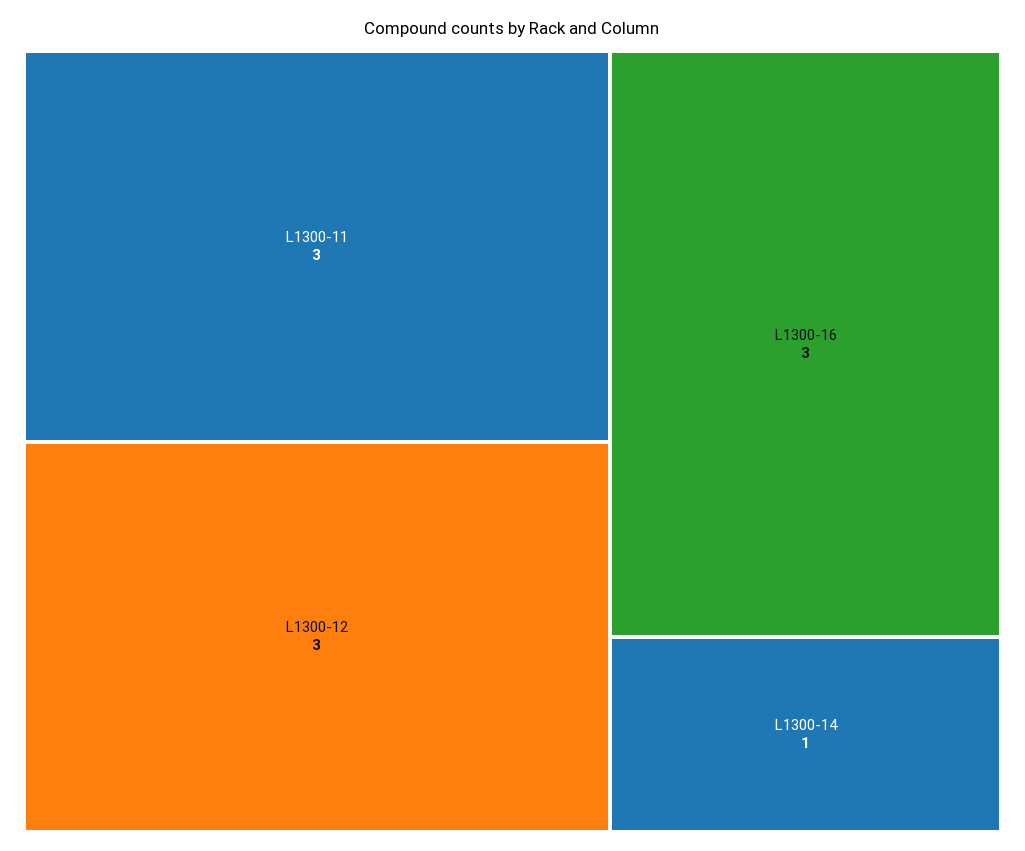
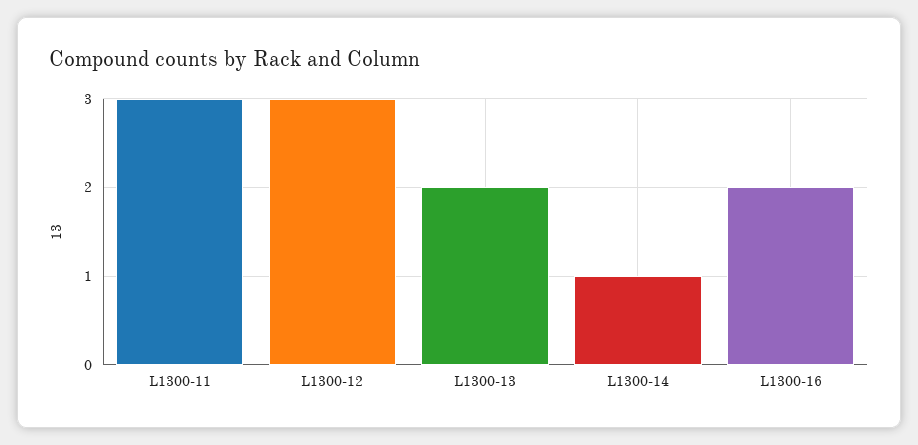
L1300-16: 3 -> 2
L1300-13: none -> 2

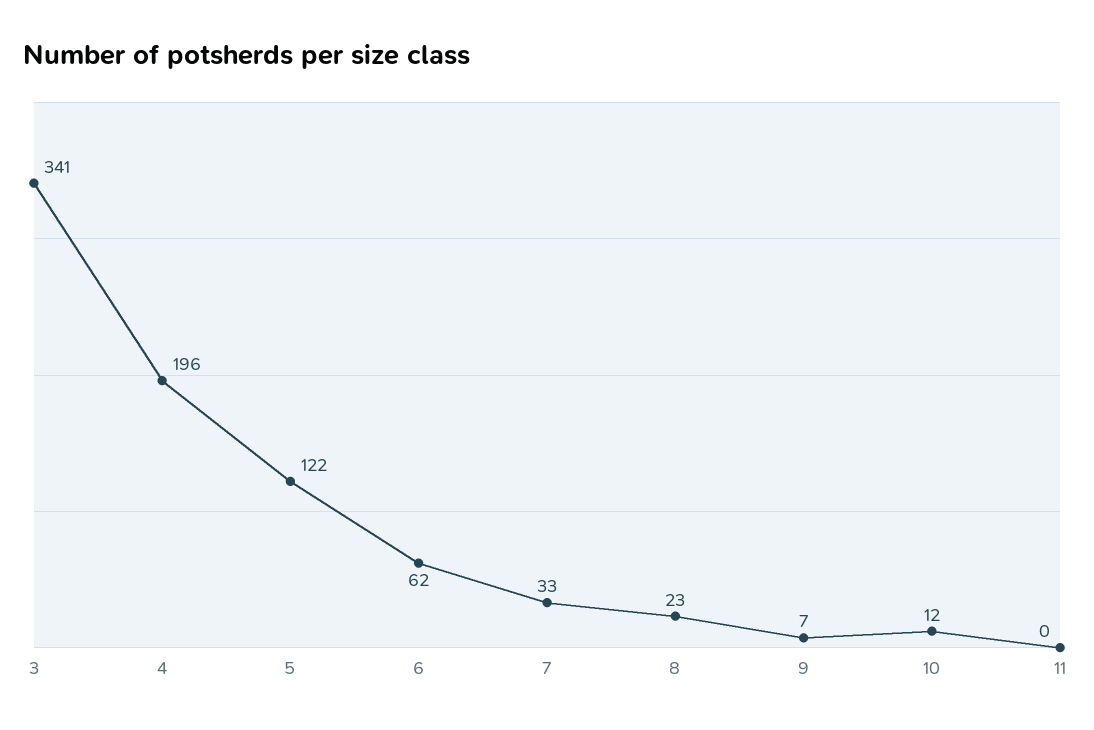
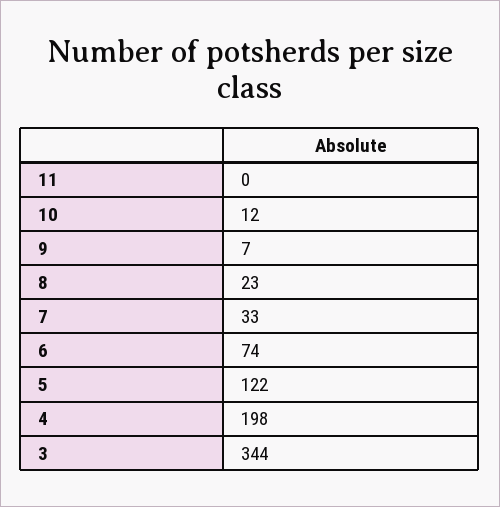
3: 341 -> 344
4: 196 -> 198
6: 62 -> 74

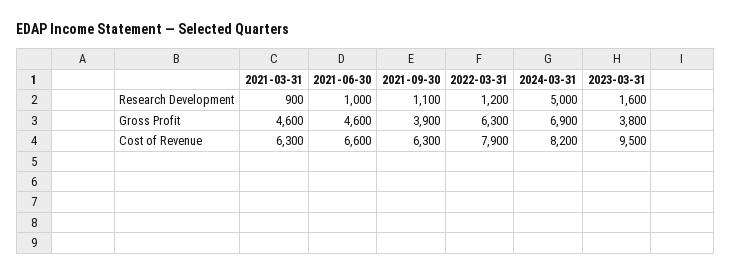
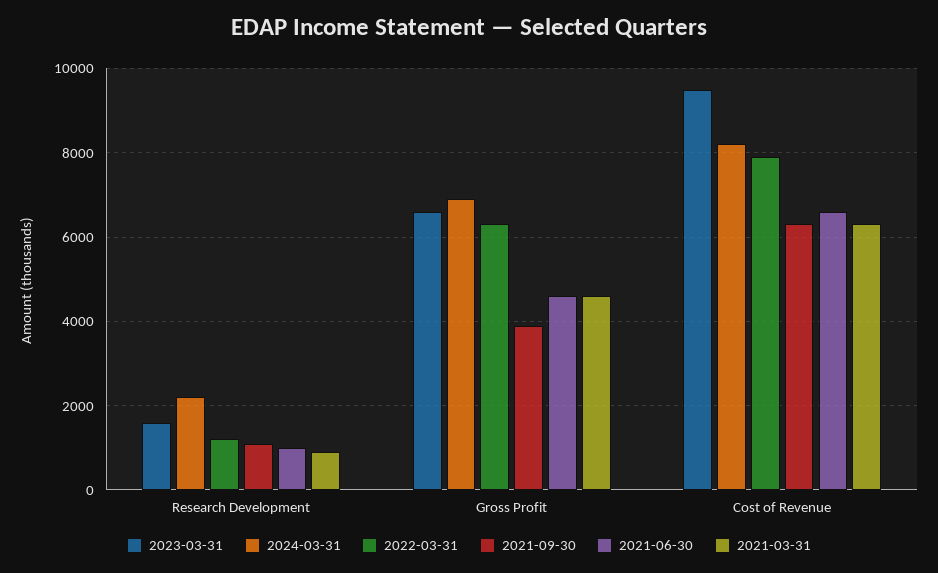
2024-03-31, Research Development: 5000 -> 2200
2023-03-31, Gross Profit: 3800 -> 6600

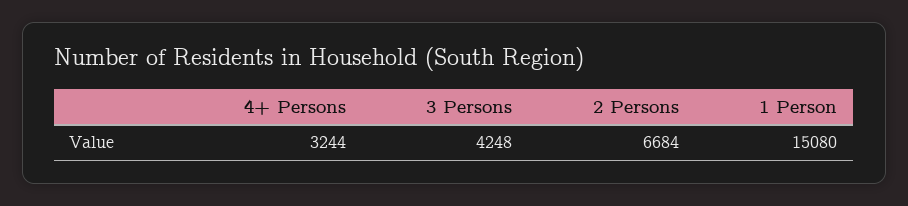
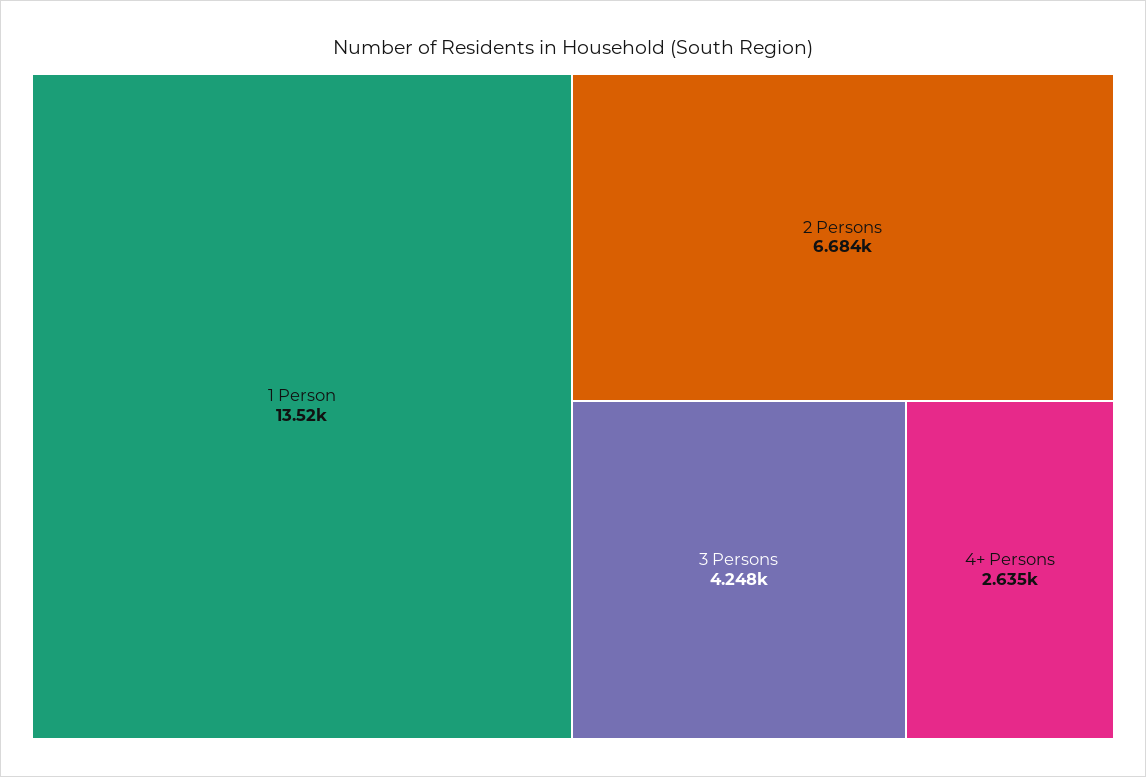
4+ Persons: 3244 -> 2635
1 Person: 15080 -> 13520

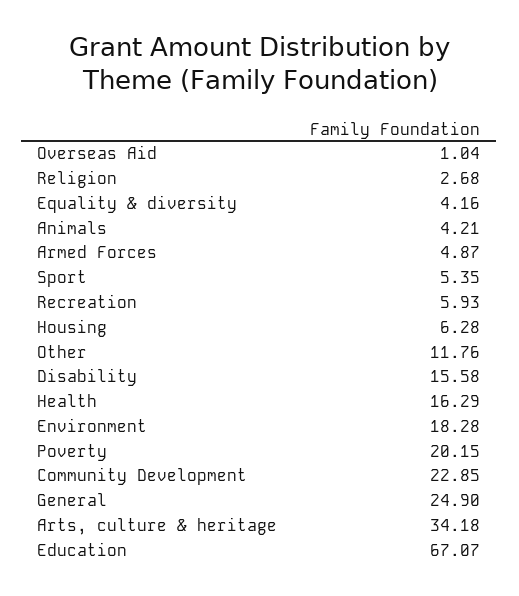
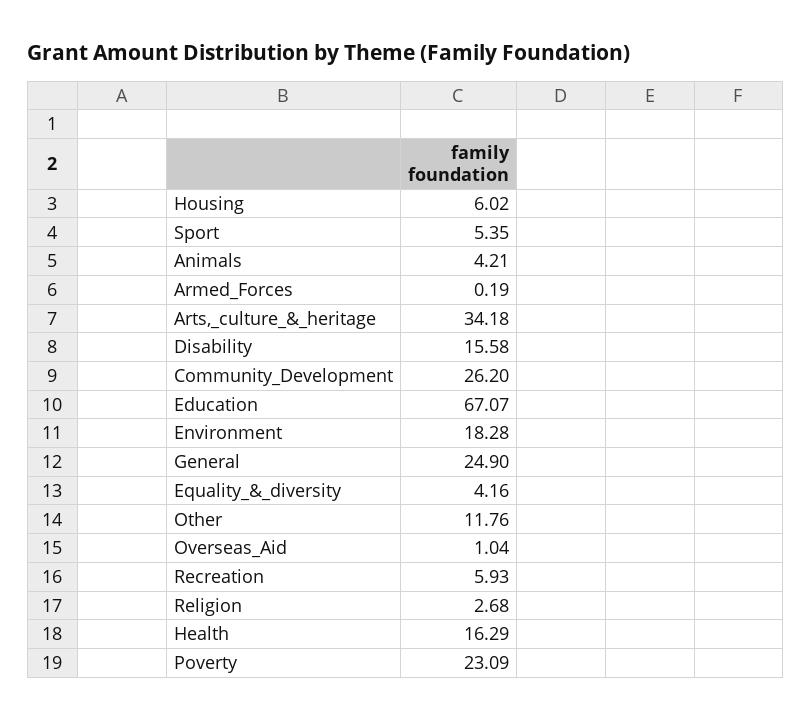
Armed Forces: 4.87 -> 0.19
Housing: 6.28 -> 6.02
Poverty: 20.15 -> 23.09
Community Development: 22.85 -> 26.2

★ ★ ★ ★ ★

▸ Instructions for the task
Take every line from the one containing "Poverty: 20.15 -> 23.09" to the end of the listing and output it exactly, with nothing else.

▸ Written answer
Poverty: 20.15 -> 23.09
Community Development: 22.85 -> 26.2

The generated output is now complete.